Obstacles to Achieving Customer Centricity - Breaking Down Barriers and Silos

Part 2

In Customer-Centricity is The New Basis of Competition. Are You Prepared? we asserted that the competitive landscape is changing for companies and that the primary way advantage will be achieved is through reaching new levels of customer centricity. The reasons that this is happening are:

·       Customer related information is ubiquitous and the ways that companies use it to improve the customer experience are not just feasible, but necessary.

·       Competition is increasing and increasingly sophisticated.

·       Social and technological touch-points between companies and customers are increasingly complex, varied, and every interaction has consequences for poor performance. Companies need to assure the myriad ways to connecting with customers are tightly integrated and seamless.

Over time most competitive advantages erode and we are seeing it happen more quickly today than ever before. The stakes for not achieving customer centricity are high, but few companies understand the obstacles in the way and the extent of the changes they must make.

Today, the goal of customer centricity is manifest in a variety of ways, mostly piecemeal (i.e. “We created a new role called VP of customer success…”). Many companies have yet to develop more mature and integrated internal orientation around customer, which will require fundamental changes to the ways companies organize, the processes they develop and how they use technology.

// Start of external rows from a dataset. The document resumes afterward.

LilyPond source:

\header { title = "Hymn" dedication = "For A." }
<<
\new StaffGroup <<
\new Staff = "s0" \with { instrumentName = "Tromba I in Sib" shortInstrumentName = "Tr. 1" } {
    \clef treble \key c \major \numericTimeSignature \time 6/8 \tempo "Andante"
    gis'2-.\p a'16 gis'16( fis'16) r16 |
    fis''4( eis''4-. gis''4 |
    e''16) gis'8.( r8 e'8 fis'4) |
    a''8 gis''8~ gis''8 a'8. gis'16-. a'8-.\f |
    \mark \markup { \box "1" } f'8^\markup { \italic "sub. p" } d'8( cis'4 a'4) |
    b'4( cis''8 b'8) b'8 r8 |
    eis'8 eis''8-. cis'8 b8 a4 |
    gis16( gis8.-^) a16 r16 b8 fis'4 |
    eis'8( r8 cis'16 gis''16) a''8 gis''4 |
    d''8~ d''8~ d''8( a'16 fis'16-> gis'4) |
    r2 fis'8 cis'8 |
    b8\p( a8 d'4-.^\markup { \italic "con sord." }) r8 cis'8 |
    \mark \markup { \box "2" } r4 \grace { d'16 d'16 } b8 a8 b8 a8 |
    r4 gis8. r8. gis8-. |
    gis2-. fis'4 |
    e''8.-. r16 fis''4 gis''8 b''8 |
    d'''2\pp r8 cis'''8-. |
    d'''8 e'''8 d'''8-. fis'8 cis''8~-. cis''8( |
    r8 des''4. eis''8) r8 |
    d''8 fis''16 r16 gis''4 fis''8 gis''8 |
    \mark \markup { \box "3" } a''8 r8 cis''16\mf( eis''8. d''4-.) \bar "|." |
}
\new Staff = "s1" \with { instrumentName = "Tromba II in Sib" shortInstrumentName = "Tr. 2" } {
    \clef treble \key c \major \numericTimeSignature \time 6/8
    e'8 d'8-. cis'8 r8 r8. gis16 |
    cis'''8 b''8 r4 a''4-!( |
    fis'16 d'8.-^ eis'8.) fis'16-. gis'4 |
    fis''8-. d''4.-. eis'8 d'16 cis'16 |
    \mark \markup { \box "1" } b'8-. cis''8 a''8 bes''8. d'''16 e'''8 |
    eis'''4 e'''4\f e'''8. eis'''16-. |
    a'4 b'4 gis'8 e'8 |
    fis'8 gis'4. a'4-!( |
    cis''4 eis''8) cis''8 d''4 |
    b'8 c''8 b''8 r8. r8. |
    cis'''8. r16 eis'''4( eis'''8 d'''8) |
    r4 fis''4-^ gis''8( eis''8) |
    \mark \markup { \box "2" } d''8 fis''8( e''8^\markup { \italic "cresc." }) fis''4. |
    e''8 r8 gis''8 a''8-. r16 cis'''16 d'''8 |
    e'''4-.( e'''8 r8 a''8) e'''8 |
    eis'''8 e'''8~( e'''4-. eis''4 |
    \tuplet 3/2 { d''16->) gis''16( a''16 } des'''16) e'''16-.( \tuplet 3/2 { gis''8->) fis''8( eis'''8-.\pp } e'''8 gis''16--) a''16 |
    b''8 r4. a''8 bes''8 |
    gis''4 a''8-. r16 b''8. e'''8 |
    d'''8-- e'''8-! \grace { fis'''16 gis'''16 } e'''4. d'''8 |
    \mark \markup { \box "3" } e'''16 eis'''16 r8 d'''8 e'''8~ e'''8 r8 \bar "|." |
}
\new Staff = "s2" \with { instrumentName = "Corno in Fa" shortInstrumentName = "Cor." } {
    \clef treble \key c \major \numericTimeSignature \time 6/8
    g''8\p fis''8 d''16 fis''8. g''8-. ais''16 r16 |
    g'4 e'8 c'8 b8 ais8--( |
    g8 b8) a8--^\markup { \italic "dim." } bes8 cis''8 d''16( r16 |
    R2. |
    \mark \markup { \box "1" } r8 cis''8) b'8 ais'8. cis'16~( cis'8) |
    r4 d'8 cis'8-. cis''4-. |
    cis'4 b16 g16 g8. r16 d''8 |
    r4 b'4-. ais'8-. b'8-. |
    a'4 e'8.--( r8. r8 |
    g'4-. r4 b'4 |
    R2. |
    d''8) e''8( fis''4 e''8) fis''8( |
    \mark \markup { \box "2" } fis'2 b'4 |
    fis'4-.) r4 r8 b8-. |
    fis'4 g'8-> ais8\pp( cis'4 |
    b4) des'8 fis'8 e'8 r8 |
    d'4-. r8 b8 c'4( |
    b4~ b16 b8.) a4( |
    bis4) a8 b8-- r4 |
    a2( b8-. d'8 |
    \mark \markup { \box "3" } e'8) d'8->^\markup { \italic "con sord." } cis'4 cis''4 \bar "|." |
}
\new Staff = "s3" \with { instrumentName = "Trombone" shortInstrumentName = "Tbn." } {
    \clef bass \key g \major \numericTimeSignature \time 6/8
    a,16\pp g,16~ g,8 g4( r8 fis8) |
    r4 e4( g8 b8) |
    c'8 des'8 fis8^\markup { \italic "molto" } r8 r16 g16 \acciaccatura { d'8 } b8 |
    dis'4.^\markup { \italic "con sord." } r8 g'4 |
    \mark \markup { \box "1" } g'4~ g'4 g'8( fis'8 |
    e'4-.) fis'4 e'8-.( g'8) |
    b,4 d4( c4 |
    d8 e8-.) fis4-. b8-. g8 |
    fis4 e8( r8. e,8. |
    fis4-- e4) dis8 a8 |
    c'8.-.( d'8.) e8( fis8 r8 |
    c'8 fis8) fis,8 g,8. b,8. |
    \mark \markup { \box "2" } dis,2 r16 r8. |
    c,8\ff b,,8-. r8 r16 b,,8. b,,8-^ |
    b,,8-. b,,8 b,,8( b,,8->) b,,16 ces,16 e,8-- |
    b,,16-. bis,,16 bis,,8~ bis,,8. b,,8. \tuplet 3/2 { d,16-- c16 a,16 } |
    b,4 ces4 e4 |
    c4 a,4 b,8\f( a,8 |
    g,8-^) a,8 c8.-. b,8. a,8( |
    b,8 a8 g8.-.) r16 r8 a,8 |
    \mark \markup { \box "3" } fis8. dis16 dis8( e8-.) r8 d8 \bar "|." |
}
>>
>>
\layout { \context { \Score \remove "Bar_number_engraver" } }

In order for a company to succeed in transitioning to a customer centric model, it must first adopt a new mindset and question traditional organizational and measurement norms. While companies like Amazon have oriented themselves around designing optimal customer experiences across any potential touch point, others are slow to understand that customers are empowered and are not shy to exert their influence. What’s at stake? Simply put, everything. In a recent study of retail customers, only 15% of the subjects believed that it is beneficial to be loyal to a brand[1]. With increased customer expectations, companies must take a holistic approach to addressing customer expectations. That means that customer knowledge must travel past the marketing function and ultimately pervade the organization.

Don’t get us wrong, the creation of a Chief Customer Officer (CCO) is definitely a meaningful first step and in some cases has been the opening step to successfully breaking down the existing barriers between functions. For example, the creation of the CCO at Boeing helped refocus the Boeing Training and Flight Services Division to ensure that the customer’s perspective was applied to each team’s focus[1]. As the therapist says, just realizing that you have a problem is a good first step. In the near future, new organizational and cultural models that optimize customer centricity will emerge that will recognize those early innovators.

TD Bank offers another example of adjusting corporate infrastructure and culture to address customer needs. In an effort to improve customer satisfaction and to spur growth, TD Bank focused on the tools that employees had at their disposal to work with clients. The bank then challenged its employees to find new ways to exceed customer expectations with the only restrictions being adhering to company policy. Its retail employees coordinated closely with supervisors to find innovative ways to say “yes” to customer requests. Bank employees’ performance reviews were more broadly defined to incorporate customer satisfaction as a key measure of company success. As a result of this initiative, TD Bank has sustained consistent deposit growth over the past five years and has achieved a customer satisfaction score of 77%, which is second in the industry2.

Some industries have made little progress in improving the customer experience and are hampered by structural barriers and resistance to change. This is precisely where the opportunities are greatest and most inspiring. For example, Zoom+care, a small health provider and plan based in Portland, Oregon has done an impressive job re-thinking the emergency room experience. Attributes like mobile-enabled on-demand appointments, no waiting times, aesthetically engineered facilities, technology that alerts them to the patient’s arrival, and flat-fee transparent pricing make it clear that everything they do is oriented around improving the patient experience and reduces their stress at an otherwise very stressful time. Even the doctor’s environment is considered to minimize stress and ultimately maximize the patient experience. To achieve this requires a radical re-orientation of Zoom+care’s organization and infrastructure, and illustrates a powerful competitive advantage[2].

These examples present different approaches to building more customer-centric muscle, but all represent companies taking meaningful steps towards changing existing organizational structure, processes, technology, and infrastructure.